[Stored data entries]
++++

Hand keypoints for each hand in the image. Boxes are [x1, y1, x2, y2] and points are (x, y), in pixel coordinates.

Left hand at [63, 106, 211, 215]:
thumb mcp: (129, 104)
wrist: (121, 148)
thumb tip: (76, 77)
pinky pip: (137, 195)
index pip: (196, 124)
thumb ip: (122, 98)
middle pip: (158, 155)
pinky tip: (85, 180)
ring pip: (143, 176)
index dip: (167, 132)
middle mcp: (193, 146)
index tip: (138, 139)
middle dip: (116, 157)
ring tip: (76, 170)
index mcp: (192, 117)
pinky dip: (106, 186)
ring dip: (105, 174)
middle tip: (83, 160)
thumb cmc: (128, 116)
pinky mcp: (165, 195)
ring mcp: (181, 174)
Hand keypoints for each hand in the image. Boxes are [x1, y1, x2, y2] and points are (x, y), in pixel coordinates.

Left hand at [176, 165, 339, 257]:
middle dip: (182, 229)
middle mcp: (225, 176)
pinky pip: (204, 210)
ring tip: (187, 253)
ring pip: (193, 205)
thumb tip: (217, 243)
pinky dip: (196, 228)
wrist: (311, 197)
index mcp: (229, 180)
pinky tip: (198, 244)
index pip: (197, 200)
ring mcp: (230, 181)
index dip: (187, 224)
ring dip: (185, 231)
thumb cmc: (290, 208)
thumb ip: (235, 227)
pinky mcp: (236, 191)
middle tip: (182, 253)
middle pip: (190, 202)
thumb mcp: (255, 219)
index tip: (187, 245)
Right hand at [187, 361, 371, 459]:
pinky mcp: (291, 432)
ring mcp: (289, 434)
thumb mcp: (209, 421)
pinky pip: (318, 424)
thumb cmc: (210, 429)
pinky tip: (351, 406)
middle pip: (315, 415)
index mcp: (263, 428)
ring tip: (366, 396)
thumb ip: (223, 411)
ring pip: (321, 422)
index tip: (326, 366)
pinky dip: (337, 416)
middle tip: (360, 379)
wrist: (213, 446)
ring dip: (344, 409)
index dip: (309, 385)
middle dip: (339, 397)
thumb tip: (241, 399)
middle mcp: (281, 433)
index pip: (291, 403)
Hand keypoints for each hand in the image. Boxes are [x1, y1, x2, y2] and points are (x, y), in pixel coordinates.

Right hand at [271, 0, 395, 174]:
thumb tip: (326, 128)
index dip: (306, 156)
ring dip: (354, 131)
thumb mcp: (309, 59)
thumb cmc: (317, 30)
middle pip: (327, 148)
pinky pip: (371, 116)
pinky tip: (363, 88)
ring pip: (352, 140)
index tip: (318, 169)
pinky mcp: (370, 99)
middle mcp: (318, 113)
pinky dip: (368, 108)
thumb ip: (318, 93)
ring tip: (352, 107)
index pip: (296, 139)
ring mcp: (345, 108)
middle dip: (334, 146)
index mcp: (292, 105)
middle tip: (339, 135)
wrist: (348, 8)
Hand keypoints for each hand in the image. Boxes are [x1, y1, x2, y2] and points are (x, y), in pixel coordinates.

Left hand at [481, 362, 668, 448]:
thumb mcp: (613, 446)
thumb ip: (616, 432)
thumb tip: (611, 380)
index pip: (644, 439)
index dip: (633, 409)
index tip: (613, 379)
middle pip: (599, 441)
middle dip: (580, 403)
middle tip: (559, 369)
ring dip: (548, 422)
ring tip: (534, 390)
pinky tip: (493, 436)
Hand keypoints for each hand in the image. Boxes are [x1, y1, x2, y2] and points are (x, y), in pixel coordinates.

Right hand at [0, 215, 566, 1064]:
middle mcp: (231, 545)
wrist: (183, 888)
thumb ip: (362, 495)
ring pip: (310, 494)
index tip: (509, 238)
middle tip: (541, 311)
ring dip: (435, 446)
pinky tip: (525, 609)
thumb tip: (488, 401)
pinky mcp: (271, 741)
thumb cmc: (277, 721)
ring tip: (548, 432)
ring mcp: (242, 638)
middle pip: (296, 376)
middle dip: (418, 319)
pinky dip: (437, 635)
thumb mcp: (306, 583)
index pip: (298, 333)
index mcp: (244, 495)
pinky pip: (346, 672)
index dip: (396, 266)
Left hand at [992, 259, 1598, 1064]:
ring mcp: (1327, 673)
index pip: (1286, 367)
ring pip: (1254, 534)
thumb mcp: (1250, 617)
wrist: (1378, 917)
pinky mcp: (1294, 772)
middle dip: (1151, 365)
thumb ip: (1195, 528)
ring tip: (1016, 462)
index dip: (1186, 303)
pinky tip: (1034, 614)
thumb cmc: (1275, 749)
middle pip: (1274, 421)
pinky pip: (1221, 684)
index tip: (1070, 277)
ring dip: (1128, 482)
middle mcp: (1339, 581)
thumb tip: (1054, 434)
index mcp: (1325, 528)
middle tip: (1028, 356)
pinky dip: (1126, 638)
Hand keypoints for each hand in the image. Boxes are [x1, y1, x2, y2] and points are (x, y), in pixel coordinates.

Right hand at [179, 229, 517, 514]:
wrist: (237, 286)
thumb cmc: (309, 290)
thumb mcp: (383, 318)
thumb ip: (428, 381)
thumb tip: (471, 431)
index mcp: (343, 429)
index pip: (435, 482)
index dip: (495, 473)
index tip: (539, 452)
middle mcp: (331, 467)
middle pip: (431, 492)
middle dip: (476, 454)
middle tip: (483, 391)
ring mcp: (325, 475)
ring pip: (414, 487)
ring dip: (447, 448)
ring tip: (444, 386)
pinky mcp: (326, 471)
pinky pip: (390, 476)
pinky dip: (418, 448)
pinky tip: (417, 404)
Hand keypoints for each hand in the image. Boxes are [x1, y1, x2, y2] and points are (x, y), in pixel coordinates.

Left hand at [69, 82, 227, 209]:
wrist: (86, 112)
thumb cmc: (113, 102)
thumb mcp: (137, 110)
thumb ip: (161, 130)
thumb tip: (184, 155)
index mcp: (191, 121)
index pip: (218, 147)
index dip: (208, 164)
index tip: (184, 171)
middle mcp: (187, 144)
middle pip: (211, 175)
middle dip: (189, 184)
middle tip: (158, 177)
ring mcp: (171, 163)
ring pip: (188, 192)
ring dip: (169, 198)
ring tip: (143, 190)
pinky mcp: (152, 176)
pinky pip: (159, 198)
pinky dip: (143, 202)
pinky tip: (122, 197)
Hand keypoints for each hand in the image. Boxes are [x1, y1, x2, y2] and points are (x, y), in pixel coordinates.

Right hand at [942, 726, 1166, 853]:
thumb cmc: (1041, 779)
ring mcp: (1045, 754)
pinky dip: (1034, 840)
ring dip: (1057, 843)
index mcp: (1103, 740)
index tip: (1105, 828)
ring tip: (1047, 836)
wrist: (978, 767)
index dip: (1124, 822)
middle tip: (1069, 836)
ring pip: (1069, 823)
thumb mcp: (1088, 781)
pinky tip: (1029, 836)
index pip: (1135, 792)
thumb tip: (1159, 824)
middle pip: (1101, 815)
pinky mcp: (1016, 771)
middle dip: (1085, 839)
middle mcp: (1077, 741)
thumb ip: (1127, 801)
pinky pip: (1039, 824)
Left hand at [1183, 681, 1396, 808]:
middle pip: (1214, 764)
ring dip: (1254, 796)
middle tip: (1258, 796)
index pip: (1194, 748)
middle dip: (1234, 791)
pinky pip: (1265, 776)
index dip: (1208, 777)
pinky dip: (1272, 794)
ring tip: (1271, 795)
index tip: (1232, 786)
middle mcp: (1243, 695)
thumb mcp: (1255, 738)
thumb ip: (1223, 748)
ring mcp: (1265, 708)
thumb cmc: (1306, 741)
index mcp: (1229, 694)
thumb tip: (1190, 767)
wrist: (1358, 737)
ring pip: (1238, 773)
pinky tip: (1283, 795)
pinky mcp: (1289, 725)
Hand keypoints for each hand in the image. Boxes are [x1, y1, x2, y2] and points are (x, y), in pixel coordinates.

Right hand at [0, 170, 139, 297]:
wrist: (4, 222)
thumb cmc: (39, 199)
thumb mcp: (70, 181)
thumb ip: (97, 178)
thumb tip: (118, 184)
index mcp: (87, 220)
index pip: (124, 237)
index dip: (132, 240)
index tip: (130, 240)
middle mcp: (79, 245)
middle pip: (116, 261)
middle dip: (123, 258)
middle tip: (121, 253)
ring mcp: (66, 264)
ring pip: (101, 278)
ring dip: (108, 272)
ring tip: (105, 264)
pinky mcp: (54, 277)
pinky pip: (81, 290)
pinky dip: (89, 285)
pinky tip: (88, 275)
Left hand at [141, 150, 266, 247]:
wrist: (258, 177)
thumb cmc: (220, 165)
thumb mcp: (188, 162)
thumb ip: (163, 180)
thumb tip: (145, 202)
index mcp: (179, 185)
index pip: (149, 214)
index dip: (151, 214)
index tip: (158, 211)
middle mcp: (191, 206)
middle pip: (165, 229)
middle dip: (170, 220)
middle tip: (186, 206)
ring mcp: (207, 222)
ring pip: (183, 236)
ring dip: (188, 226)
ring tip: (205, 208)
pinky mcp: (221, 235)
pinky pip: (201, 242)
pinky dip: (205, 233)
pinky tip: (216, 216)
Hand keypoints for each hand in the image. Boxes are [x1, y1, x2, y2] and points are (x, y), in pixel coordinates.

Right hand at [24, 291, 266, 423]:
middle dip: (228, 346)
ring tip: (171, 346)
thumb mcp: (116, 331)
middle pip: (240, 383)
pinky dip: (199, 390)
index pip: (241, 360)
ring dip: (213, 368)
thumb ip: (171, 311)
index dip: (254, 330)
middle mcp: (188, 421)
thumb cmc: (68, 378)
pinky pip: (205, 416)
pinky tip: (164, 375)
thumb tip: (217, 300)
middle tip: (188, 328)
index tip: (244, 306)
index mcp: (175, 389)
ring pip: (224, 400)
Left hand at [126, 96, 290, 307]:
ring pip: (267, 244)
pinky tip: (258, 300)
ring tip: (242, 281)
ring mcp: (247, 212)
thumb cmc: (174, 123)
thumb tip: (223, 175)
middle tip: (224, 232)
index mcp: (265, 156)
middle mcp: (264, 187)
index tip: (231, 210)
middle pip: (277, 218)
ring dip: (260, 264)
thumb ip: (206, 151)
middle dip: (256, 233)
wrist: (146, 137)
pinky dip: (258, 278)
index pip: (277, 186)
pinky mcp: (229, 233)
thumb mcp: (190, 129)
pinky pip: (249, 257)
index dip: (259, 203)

++++

Activity: Please output only the lines from the first line of the entries through the line with "pinky pip: (371, 116)", both included, exactly as written.

Finished task:
Hand keypoints for each hand in the image. Boxes are [x1, y1, x2, y2] and points are (x, y), in pixel coordinates.

Left hand at [63, 106, 211, 215]:
thumb mcp: (129, 104)
wrist: (121, 148)
thumb tip: (76, 77)
pinky pip: (137, 195)
index pip: (196, 124)
thumb ip: (122, 98)
middle pip: (158, 155)
pinky tip: (85, 180)
ring pip: (143, 176)
index dip: (167, 132)
middle mcp: (193, 146)
index tip: (138, 139)
middle dip: (116, 157)
ring tip: (76, 170)
index mcp: (192, 117)
pinky dip: (106, 186)
ring dip: (105, 174)
middle tip: (83, 160)
thumb cmc: (128, 116)
pinky mcp: (165, 195)
ring mcp: (181, 174)
Hand keypoints for each hand in the image. Boxes are [x1, y1, x2, y2] and points are (x, y), in pixel coordinates.

Left hand at [176, 165, 339, 257]:
middle dip: (182, 229)
middle mcp: (225, 176)
pinky pip: (204, 210)
ring tip: (187, 253)
ring pip: (193, 205)
thumb tip: (217, 243)
pinky dip: (196, 228)
wrist: (311, 197)
index mcp: (229, 180)
pinky tip: (198, 244)
index pip: (197, 200)
ring mcp: (230, 181)
index dip: (187, 224)
ring dip: (185, 231)
thumb cmc: (290, 208)
thumb ip: (235, 227)
pinky mcp: (236, 191)
middle tip: (182, 253)
middle pip: (190, 202)
thumb mcp: (255, 219)
index tip: (187, 245)
Right hand at [187, 361, 371, 459]:
pinky mcp: (291, 432)
ring mcp: (289, 434)
thumb mcp: (209, 421)
pinky pip: (318, 424)
thumb cmc: (210, 429)
pinky tip: (351, 406)
middle pip: (315, 415)
index mcp: (263, 428)
ring tip: (366, 396)
thumb ip: (223, 411)
ring pip: (321, 422)
index tip: (326, 366)
pinky dip: (337, 416)
middle tip: (360, 379)
wrist: (213, 446)
ring dip: (344, 409)
index dip: (309, 385)
middle dip: (339, 397)
thumb tip: (241, 399)
middle mcp: (281, 433)
index pip: (291, 403)
Hand keypoints for each hand in the image. Boxes are [x1, y1, x2, y2] and points are (x, y), in pixel coordinates.

Right hand at [271, 0, 395, 174]:
thumb tip: (326, 128)
index dip: (306, 156)
ring dip: (354, 131)
thumb mcp: (309, 59)
thumb cmc: (317, 30)
middle pip: (327, 148)
pinky pip: (371, 116)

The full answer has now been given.